KPK Ungkap Temuan Baru Terkait SKL BLBI

Juru Bicara KPK, Febri Diansyah.
Sumber :
  • Syaefullah

VIVA.co.id – Komisi Pemberantasan Korupsi (KPK) terus mengumpulkan alat bukti guna membongkar rasuah terkait terbitnya Surat Keterangan Lunas Bantuan Likuiditas Bank Indonesia bagi Sjamsul Nursalim, salaku obligor pengendali saham Bank Dagang Negara Indonesia (BDNI).

Menurut Juru Bicara KPK, Febri Diansyah, ada temuan baru seiring pemeriksaan saksi-saksi dalam penyidikan tersangka mantan Kepala BPPN, Syafruddin Arsyad Temenggung.

Temuan tersebut yakni, peran Komite Kebijakan Sektor Keuangan (KSSK) yang diduga sudah dirancang keputusannya sejak awal, sehingga Rp3,7 triliun kewajiban Sjamsul Nursalim menguap.

"Kami mulai masuk pada proses dan hasil dari kebijakan KKSK yang dambil pada Febuari 2004, karena di sana diduga sudah tidak cantumkan lagi angka Rp3,7 triliun yang saat ini kami pandang bagian dari dugaan kerugian negara (atas penyidikan tersangka Syafruddin)," kata Febri kepada awak median di Jakarta, Senin 22 Mei 2017.

KKSK ketika itu terdiri dari beberapa stakeholder, serta menteri yang antara lain yakni, Menteri bidang Ekonomi, Keuangan dan Industri, Menteri Keuangan dan Menteri Negera BUMN. Kewajiban Sjamsul waktu itu mencapai Rp4,8 triliun, namun baru dibayarkan Rp1,1 triliun, sudah mendapat SKL.

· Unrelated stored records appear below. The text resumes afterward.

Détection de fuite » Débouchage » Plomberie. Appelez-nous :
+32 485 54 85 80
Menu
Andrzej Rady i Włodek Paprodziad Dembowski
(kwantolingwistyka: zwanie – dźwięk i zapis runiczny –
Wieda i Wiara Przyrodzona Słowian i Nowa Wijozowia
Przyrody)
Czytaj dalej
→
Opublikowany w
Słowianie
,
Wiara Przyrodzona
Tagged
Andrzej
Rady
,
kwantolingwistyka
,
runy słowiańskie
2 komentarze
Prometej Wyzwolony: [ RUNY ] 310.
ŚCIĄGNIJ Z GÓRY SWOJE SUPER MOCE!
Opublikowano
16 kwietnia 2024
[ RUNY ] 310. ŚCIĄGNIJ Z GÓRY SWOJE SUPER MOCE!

Keputusan KKSK dalam SKL BLBI waktu itu juga memuat perubahan atas proses litigasi obligor restrukturisasi oleh obligor BLBI dalam hal ini Sjamsul Nursalim kepada BPPN sebesar Rp4,8 triliun.

Dari hasil restrukturisasi ini, Rp1,1 triliun sustainable dan ditagihkan kepada petani tambak. Adapun Rp3,7 triliun lagi tak dibahas dalam proses restrukturisasi.

KPK akan menelusuri lebih lanjut alur prosesnya seperti apa dan siapa saja pihak-pihak yang berkontribusi pada hal ini. Kebijakan BPPN tentu harus melibatkan KKSK juga di sana, karena ada struktur dan aturan hukum saat itu, sehingga sejumlah pihak harus dimintakan pendapat dan misalnya ada prosedur yang harus dilalui, termasuk dengan proses penerbitan surat SKL terhadap salah seorang obligor.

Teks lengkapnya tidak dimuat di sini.